Cumhurbaşkanı Başdanışmanı akademisyen Prof. Dr. Burhan Kuzu: Ben bilim adamı olarak o bildiriye asla imza atmazdım. Çünkü bilim adamının bir sorumluluğu var. O kadar çukur, hendek kazılmış devlet onu temizlemek için mücadele vermiş, askerlerimiz şehit olmuş ama bildiriyi okuduğunuz zaman terör örgütüne bir laf yok.
Bilim insanı olarak eğer bildiri yayınlanacaksa terörü lanetleyen ve varsa devletin yanlışı buna dikkat çeken bir bildiri olmalıydı. Şehit ailelerini üzen, devleti karalayan bir bildiri olmamalıydı. Bu tür kararlar AYM'yi yıpratır. AYM bireysel başvuru hakkını çok kötü kullanıyor. Bütün mahkemelerin üzerinde süper bir temyiz mahkemesi gibi davranıyor. Öyle bir karar veriyor ki kendisini mahkemenin yerine koyuyor. Böyle bir yetkisi yok. Başvuruları çok dikkatli değerlendirmesi lazım. Aksi takdirde Meclis tarafından bu düzenlemenin yeniden masaya yatırılması gerekebilir.
'TERÖR TETİKÇİLİĞİDİR'
Yeni Yüzyıl Üniversitesi Rektörü Prof. Dr. Yaşar Hacısalihoğlu: O metinde bilinçli bir şekilde devletin Kürt halkını katlettiği yazılıydı. PKK da olsa ancak böyle bir metin yazardı. Çukurhendek olaylarında yaşananlar hala içimizi acıtıyor. Orada askerlerimiz çocukları kurtarma adına şehit düştü, birileri kalkıp katliam dedi. Söz konusu bildiri açıkça bir terör belgesidir. O metinde neden PKK'ya dair bir eleştiri yoktu, neden adı hiç geçmiyordu? Almanya, İngiltere'de bir terör örgütü ambulansları tarayıp, sokakları ateşe verince izin veriliyor mu? Bu barış adı altında maskeli bir terör bildirisiydi. Tetikçiliktir, terörü öven propagandist bir eylemdi. Benim önüme gelse yırtar atardım. Bunlara barış akademisyeni demek barışı kurşunlamaktır.

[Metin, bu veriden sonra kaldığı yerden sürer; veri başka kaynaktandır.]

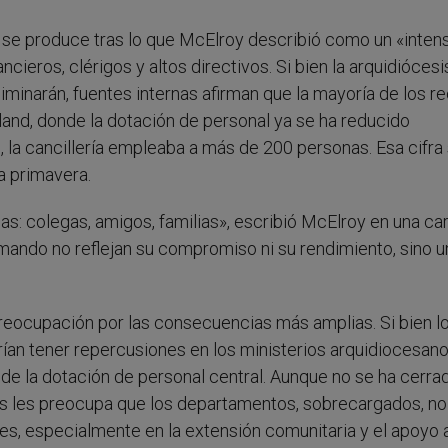
na se produce tras lo que McElroy describió como un «inten
cieros, clérigos y altos directivos. Si bien la arquidiócesi
iminarán, fuentes internas afirman que la mayoría de los r
yland, donde la dotación de personal ya se ha reducido
la cancillería empleaba a más de 200 personas. Esa cifra
a primavera.
as: colegas, amigos, familias», escribió McElroy en una car
ando no reflejan su compromiso ni su rendimiento, sino u
preocupación por las consecuencias más amplias. Si bien l
ían tener repercusiones en los ministerios arquidiocesano
e la dotación de personal central. Aunque no se ha cerra
es les preocupa que los departamentos, sobrecargados, no
es, especialmente en la extensión comunitaria y el apoyo a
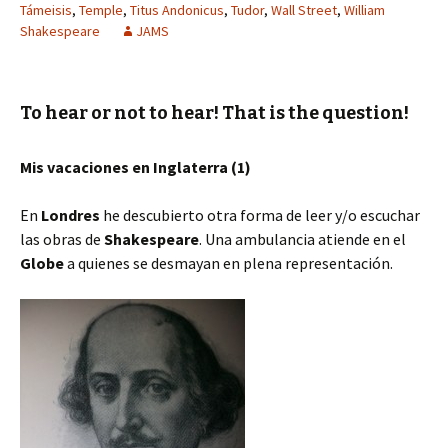
Támeisis
,
Temple
,
Titus Andonicus
,
Tudor
,
Wall Street
,
William
Shakespeare
JAMS
To hear or not to hear! That is the question!
Mis vacaciones en Inglaterra (1)
En
Londres
he descubierto otra forma de leer y/o escuchar
las obras de
Shakespeare
. Una ambulancia atiende en el
Globe
a quienes se desmayan en plena representación.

Prof. Dr. Talip Küçükcan: 40 bin insanımızı katleden bu örgütü hiç eleştirmeden devletin mücadelesini eleştirmek akademisyenlik olamaz. Bildiri diline baktığımızda bir tane örgütü eleştiren bir şey yok. Dünya üzerinde DEAŞ'la mücadele eden devletleri göz önüne alalım. Hiçbir ülkede akademisyenler çıkıpta devletine neden DEAŞ'la mücadele ediyorsun diye bir bildiri yayınladı mı? Fransa'da teröre yönelik uygulanan mücadele bir akademisyen tarafından eleştirildi mi? Bu mücadele yanlış denildi mi? Akademisyenlerimiz çıkıp devletin mücadelesine kıyım diye bahsetmişler. Burada ne özgürlük ne demokrasi bununla alakası yok, bu tam anlamı ile örgütün yaptığına onay ve üstü kapalı örgüt propagandası. Bir akademisyen böyle bir metnin altına imza atamaz. Bu bir örgüt taktiği. Söylemek istedikleri şeyleri akademisyenler, gazeteciler aracılığıyla söylerler.

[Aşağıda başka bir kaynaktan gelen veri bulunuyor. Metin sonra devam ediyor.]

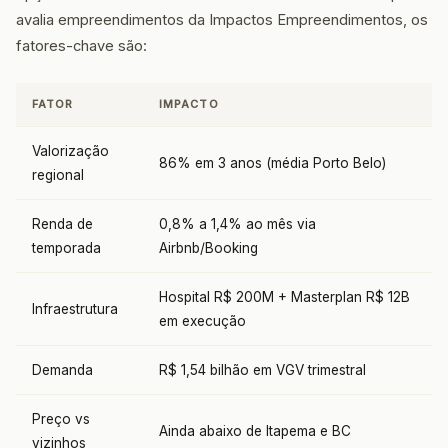
avalia empreendimentos da Impactos Empreendimentos, os
fatores-chave são:
FATOR
IMPACTO
Valorização
86% em 3 anos (média Porto Belo)
regional
Renda de
0,8% a 1,4% ao mês via
temporada
Airbnb/Booking
Hospital R$ 200M + Masterplan R$ 12B
Infraestrutura
em execução
Demanda
R$ 1,54 bilhão em VGV trimestral
Preço vs
Ainda abaixo de Itapema e BC
vizinhos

PKK'YI YASALLAŞTIRMA GİRİŞİMİ
MHP Genel Başkan Yardımcısı Prof. Dr. Kamil Aydın: Devletimizin yetkili organlarının mazlum insanların hayatlarını kurtarmak için yaptığı operasyonları savaş olarak nitelendirmeleri de bir suçtur. Savaş devletler arasında olur. Burada yapılan terör örgütlerine karşı bölge halkının kurtarılmasıdır. Bu bildiri PKK'yı yasallaştırma girişimidir. Bildirinin hem içeriği hem başlığı hem de Anayasa Mahkemesi tarafından kabul görmesi hukuki bir sıkıntıdır.
HEDEF TÜRKİYE'Yİ DÜNYAYA ŞİKÂYET ETMEKTİ
Terör uzmanı Abdullah Ağar: Bildirinin hedefi köşeye sıkışan PKK'yı kurtarmak ve Türkiye'yi uluslarası araneda şikayet etmekti. Türkiye'nin başkaldırıya karşı başalttığı operasyondan 'insan hakları, özgürlük' gibi ifadelerle tarafları yanlarına çekerek kurtulmak istediler. Sözde savaş bildirisinde devletin PKK ablukasındaki Sur'a yaptığı operasyonlarda kurtarılan sivillerden, bahsedilmiyor. Devlet sivilleri vurmakla suçlanarak, "uluslararası sözleşmeler ile koruma altına alınmış olan tüm hak ve özgürlükleri ihlal etmektedir" denilerek uluslararası mahkemelere şikayet edilmeye çalışılıyor. Amaç bir dış gücün müdahale etmesi ve ülkezin bölünmesiydi. Buna mı izin verecektik? Tabi ki bu mümkün değil, bu yüzden meskun mahal operasyonları başladı. 793 şehit verdik, 4 bin gazimiz oldu.